My backpack held all the essentials I’d need for one year, including three carefully selected paperbacks. By the time I reached my second stop, Bolivia, a leaky bottle of contact lens solution had reduced my travel library to a sludgy pulp.

Fortunately, I soon discovered my fellow wanderers had left behind patchwork libraries of their own – in the form of “take-a-book, leave-a-book” shelves at nearly every hostel and hotel I visited.

Each new stay was like a literary blind date: Would I be wooed by a bestseller or enlightened by a self-help manifesto? Every shelf was a roll of the dice.

I’d worked in daily newspapers prior to my trip and non-fiction had always been my anchor, yet after tango-tinged nights in Buenos Aires, I found myself swept up in magical realism with Isabel Allende and spellbound reading Maggie Stiefvater’s Shiver inside a flimsy safari tent in Kruger National Park. I hopscotched from place to place, encountering writers I’d never known before: Colson Whitehead, Arundhati Roy, Aimee Bender. I learned to embrace these bookish breadcrumbs, because isn’t that what travel is about? Entering an unknown narrative and seeing where the story will go?

Maggie Stiefvater’s Shiver.
Maggie Stiefvater’s Shiver.

In early December, I settled into Kigali, Rwanda, for an extended stay at a hostel where the lights flickered and the showerhead often tumbled from the wall. Tucked in the corner of the common room was a stuffed wooden bookcase. I browsed idly, my fingers trailing over the spines until they stopped on Gorillas in the Mist. I knew the film but hadn’t realised it began as a book. Curious, I traded my used copy of JM Coetzee’s Disgrace for the Dian Fossey memoir. Back in my room, tucked under a mosquito net that seemed more theatrical than protective, I sank into the sticky quiet of the Kigali night.

Fossey’s words were an invitation to the Virunga Mountains, so rich and vibrant I could practically smell marshy forest floors and hear the low grunts of gorillas.

Until then, seeing Rwanda’s endangered gorillas felt out of reach; the $750 government-regulated permits were well beyond my backpacker budget. But Gorillas in the Mist turned the idea into a non­negotiable. I reconfigured my plans, reorganised my budget and hopped on a bus to a small village near Volcanoes Nat­ional Park.

The morning of the trek, I laced up my boots and set off with guides to follow Fossey’s footsteps up the muddy slopes until we came face to face with some of the last remaining mountain gorillas on earth. Time seemed to stop. It seemed impossible that a book picked up on a whim had led me to this fog-shrouded peak, overcome by ­emotion. And yet? There I was.

Even as I travelled on, the memory of the gorillas lingered, wrapping me in a veil of wonder and peace. But in Egypt, where I’d ­settled in a scruffy hotel by the Red Sea, an email from my father cut through the tranquillity. My mom had been moved into hospice care.

[Material shown]
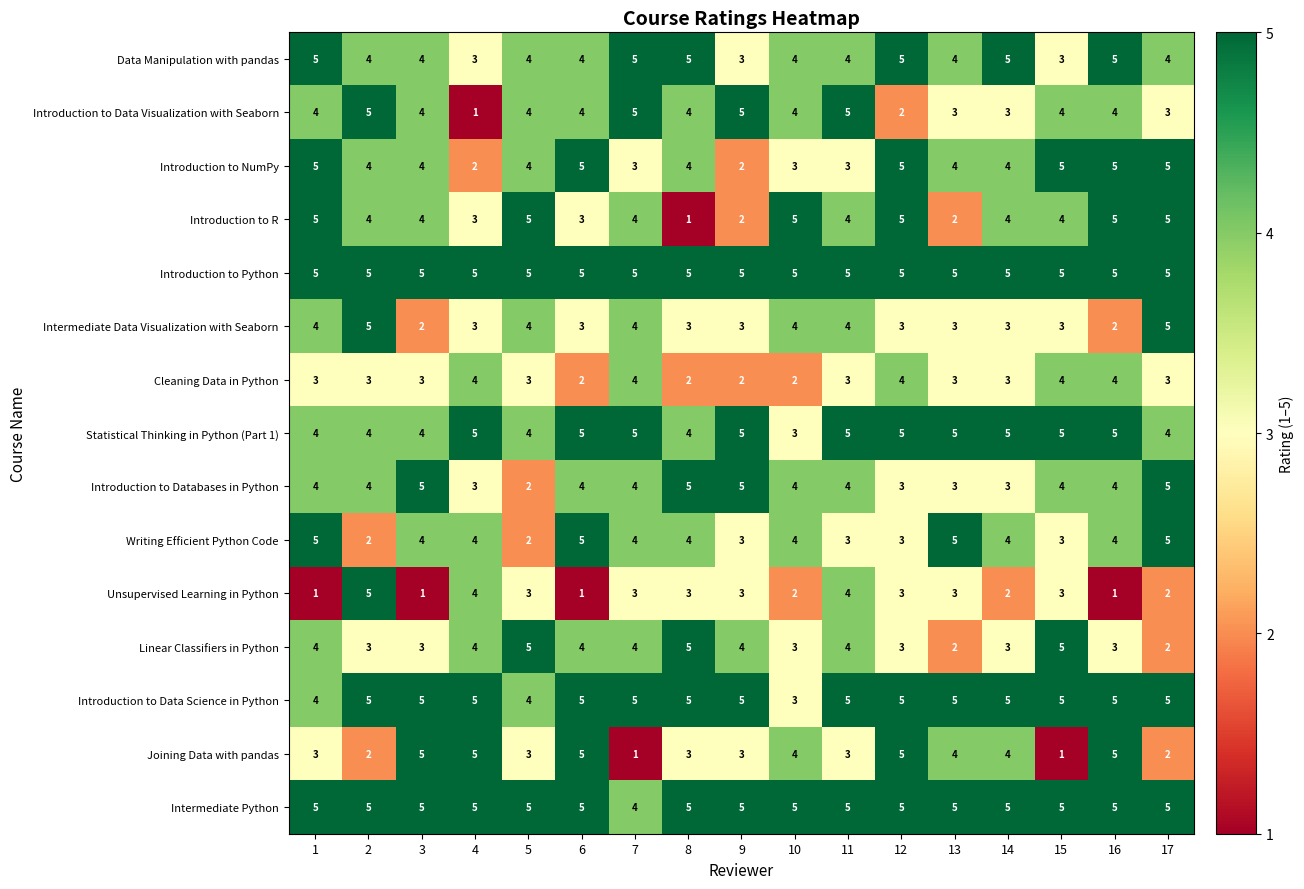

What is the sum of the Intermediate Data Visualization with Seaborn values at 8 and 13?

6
* * *
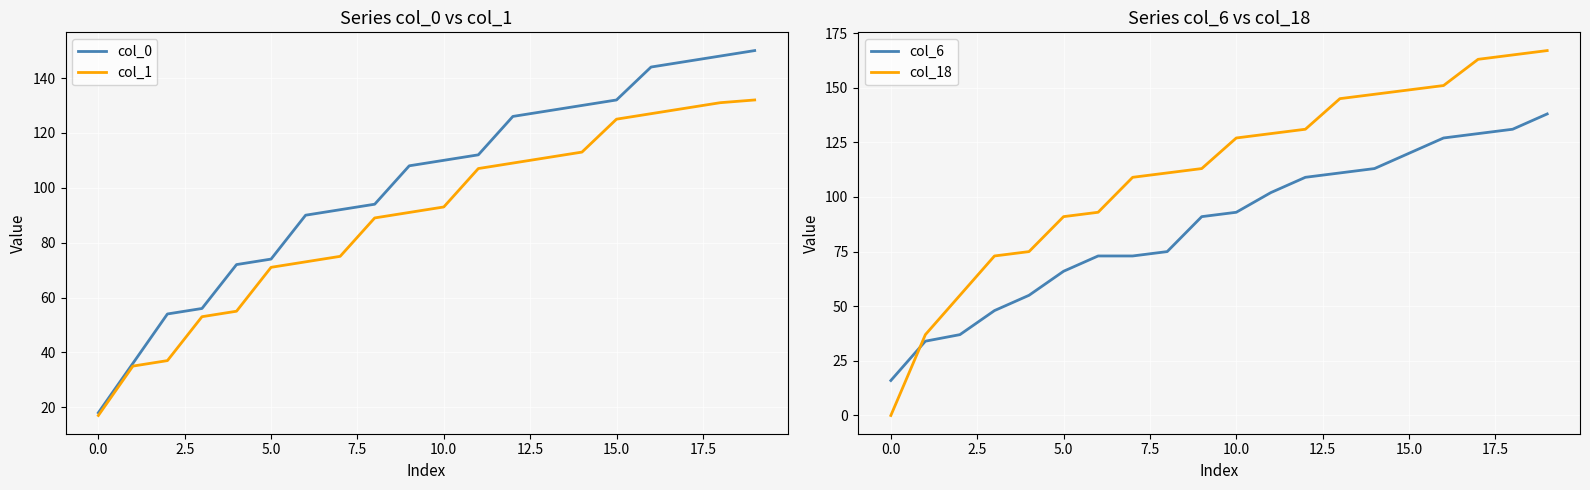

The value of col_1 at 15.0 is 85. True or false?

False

[Questions]
A – Please write out everything in the backpacking essay from "Until then, seeing" down to "Volcanoes Nat­ional Park.", word for word.
B – Resume the backpacking essay after its final sentence and carry the story forward.

[Answers to this exercise]
A –
Until then, seeing Rwanda’s endangered gorillas felt out of reach; the $750 government-regulated permits were well beyond my backpacker budget. But Gorillas in the Mist turned the idea into a non­negotiable. I reconfigured my plans, reorganised my budget and hopped on a bus to a small village near Volcanoes Nat­ional Park.

B –
“Don’t come home,” he wrote. “There’s no point.”

Sara Shepard’s Pretty Little Liars.
Sara Shepard’s Pretty Little Liars.

I sat in my rented room and stared at the message, feeling the open wound of thousands of kilometres between us. Grief snarled in my chest like a trapped wild dog.

That evening on the hotel bookshelf, I reached for the first book in the Pretty Little Liars young adult series by Sara Shepard. The story line was as fluffy as cotton candy, jammed with campy drama, pretty girls and ugly secrets, but the escape it offered felt like a kindness. Over those endless nights, I made my way through the rest of the ­series, slipping into each book as if into a warm sleeping bag.

And when I ultimately decided to fly home to my family, I left a trail of Pretty Little Liars from Sharm El Sheikh to Columbus, Ohio.

In the years since my trip, e-readers have reshaped the travel landscape, turning physical “take-a-book, leave-a-book” shelves into relics of a different age of wandering. Still, when I stumble across one, I’m seized by an almost childlike joy. These shelves are places of untamed, beautiful chance, where each book lands not by design but by the happenstance of another traveller’s generosity, a testament to curiosity passed hand to hand.

In a world increasingly shaped by data and predictive screens, these shelves are a rebellion against algorithms that nudge us toward narratives we already like. They give us back something unfiltered, something human.

If we’re lucky, the story we stumble across may be the story we need – the answer to a question we didn’t realise we were asking.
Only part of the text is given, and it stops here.